Marc Brooker frames AI coding agents as feedback loops wrapped around a flawed open-loop component, the LLM. Drawing on his EE background, he shows feedback can turn multipliers into square rooters and planes into stable systems. The lens predicts which agent weaknesses are inherent and which are transient, which is the better question for deciding what to build now versus what to wait on.
Six months ago this newsletter called AI a bubble. The author concedes nothing has popped: Anthropic moved from $183B to talks at $900B, Big Four capex is projected at $725B for 2026 (1.8x year-on-year), and Google's market cap hit $4.8T. But the subsidy era is ending. All four major coding tools, Cursor, Copilot, Claude Code, and Codex, have abandoned flat-rate plans for metered, token-based pricing.

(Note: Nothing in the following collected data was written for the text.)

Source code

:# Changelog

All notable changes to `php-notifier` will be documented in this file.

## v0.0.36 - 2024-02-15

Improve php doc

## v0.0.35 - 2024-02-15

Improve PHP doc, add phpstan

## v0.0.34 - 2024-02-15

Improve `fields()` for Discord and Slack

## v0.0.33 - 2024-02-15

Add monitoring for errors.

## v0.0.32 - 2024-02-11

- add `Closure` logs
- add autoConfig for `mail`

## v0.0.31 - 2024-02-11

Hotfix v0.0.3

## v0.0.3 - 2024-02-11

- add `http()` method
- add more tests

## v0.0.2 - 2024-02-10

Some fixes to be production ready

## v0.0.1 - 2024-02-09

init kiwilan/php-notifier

Tanay Jaipuria parses Unitree's $620 million Shanghai STAR Market IPO filing. Revenue jumped 335% from $58m in 2024 to about $252m expected in 2025, with gross margin near 60%. Unitree shipped roughly 5,500 humanoid units last year, against US competitors in the low hundreds. Around $300m of the proceeds is earmarked for VLA and World Model plus Action training over three years.
TOOLS
AirCaption is a Mac and Windows desktop app that transcribes and subtitles audio or video locally, with no internet and no upload limits. It supports 67 languages, uses OpenAI's latest speech models on-device, and keeps media private. Editing text and timing happens in-app, with hotkeys and folder-level batch transcription via drag-and-drop. The target users are video editors, podcasters, journalists, and researchers.
MinishLab released Semble, a code search library that returns exact snippets to agents using roughly 98% fewer tokens than grep plus read. It indexes a full codebase in under a second, runs on CPU with no API keys, and ships as an MCP server, a CLI, and an AGENTS.md snippet for Claude Code, Cursor, Codex, and OpenCode. Retrieval quality lands at 99% of a code-specialised transformer.
humanlayer's 12-factor-agents repo, a Heroku-style manifesto for building LLM-powered software that survives contact with production customers, crossed 20,000 stars on GitHub with 359 added on the day of release. The project is written in TypeScript and lays out twelve principles for keeping agents observable, resumable, and shippable. It is the closest thing the agent space has to a shared production checklist.